No feedback received re V1.2.

a lot of the data i'm getting is being pulled from an external (and somewhat disorganized) csv which groups certain event types under one row and often has events on the same second, which is as granular as it gets

That is easy to overcome. However, that means that an Instant is not an Instant. Now, I could walk you through the whole exercise, but the bottom line is simple.

  • If you really need it, we could add a SequenceNo to the PK, to make it unique. But I suspect the EventTypeCode is enough (there will not be more than one EventType per second). If not, let me know, and I will change the moel.

  • Retain the meaning of an Instant as an Instant, and thus avoid departing from the architectural requirements of Temporal Databases.

  • Use EventType to afford uniqueness to the DateTime Pk.

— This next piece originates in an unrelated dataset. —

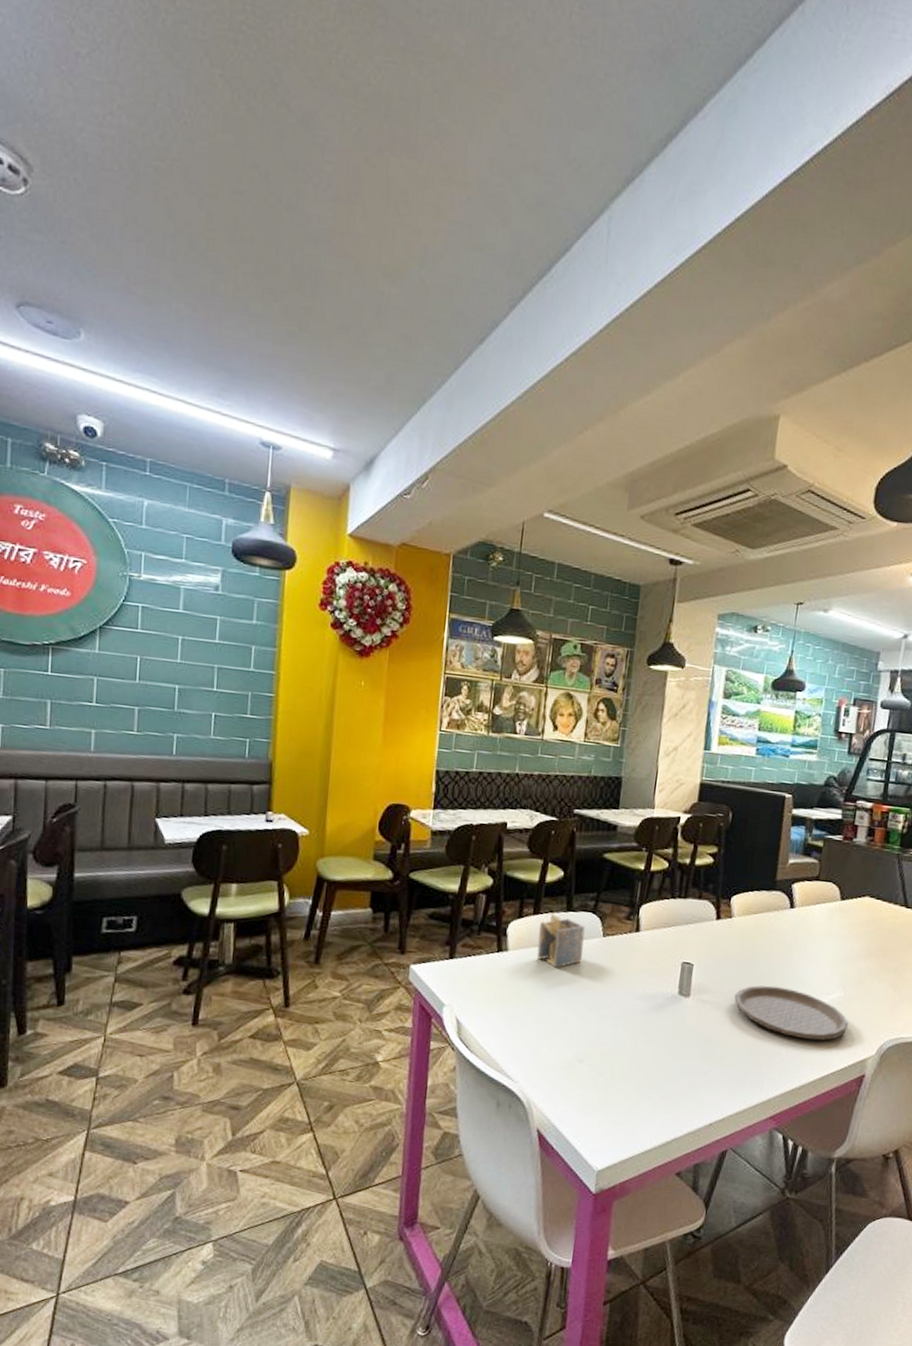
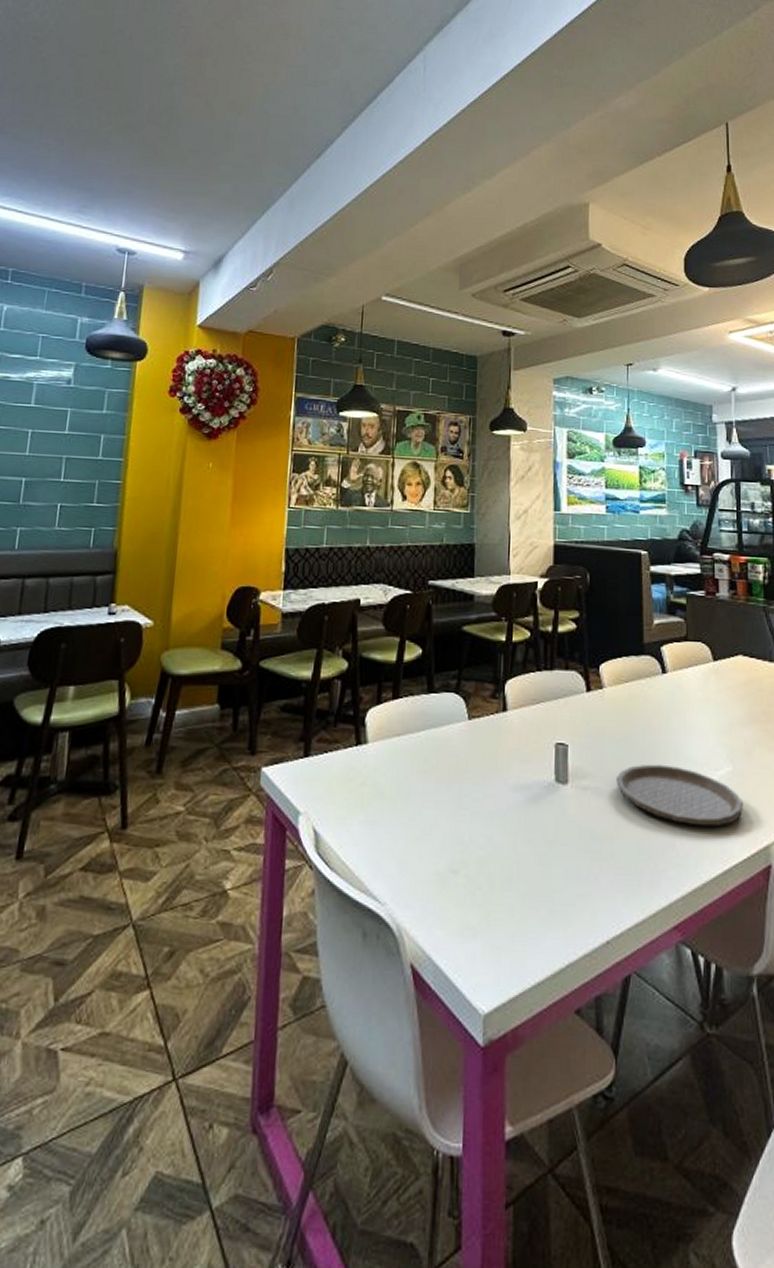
napkin holder: present [536,913,585,968] -> none [398,696,449,760]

    • Keep in mind that the EventTypeCode is deployed in the Event PK, not as a Discriminator requirement, but to afford uniqueness. Thus its presence in the PK of the Subtypes is an artefact, not that of a Discriminator (which is already known by virtue of the Subtype).
  • However there is unnecessary complexity due to the Non-exclusive Subtype (there can be more than one Subtype per Supertype row).

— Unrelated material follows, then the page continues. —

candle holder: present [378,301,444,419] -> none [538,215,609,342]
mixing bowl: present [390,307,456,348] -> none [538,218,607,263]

  • Therefore I have changed it back to an Exclusive Subtype, deterministic. One EventType per Supertype row; max one Subtype.

Refer to Implementing Referential Integrity for Subtypes for specific information re Constraints, etc.

The change to the Data Model is too small to warrant another release. I have updated the V1.2 Data Model.

06 Mar 11

Due upholding the "above all, be technically honest" guideline in the FAQ, and confronting misinformation as requested therein, I was suspended for my efforts (which means I will no longer correct misinformation on SO, and such posters have protected reign). Interaction with the seeker was carried on, to completion, and the Final Data Model was completed, away from SO. The progression is therefore lost to SO readers. However, it may be of value to post the result, the ?Final Data Model V1.16?.

  • Events always have a starting Instant (Event.DateTime).
  • Events may be Durations, in which case an ending Instant (Event) is required.
  • Some Events consist of only the Supertype; others require a Subtype. This is identified in third column of the EventType exposition.
  • The fourth column identifies the type of Event:
    • Instant or Duration
    • Duration: Conjunct or Disjunct
  • Note that the resolution of DateTime on the seeker's platform is one second, and many Events may occur in one second, but not more than one of the same EventType. EventTypeCode has therefore been included in the Event Primary Key to implement that rule. Thus it is an artefact, it is not a generic requirement for a supertype-subtype structure or for Exclusive/Non-exclusive subtypes.
  • Intended for printing on two facing US Letter pages, enlarged or not, with a gusset.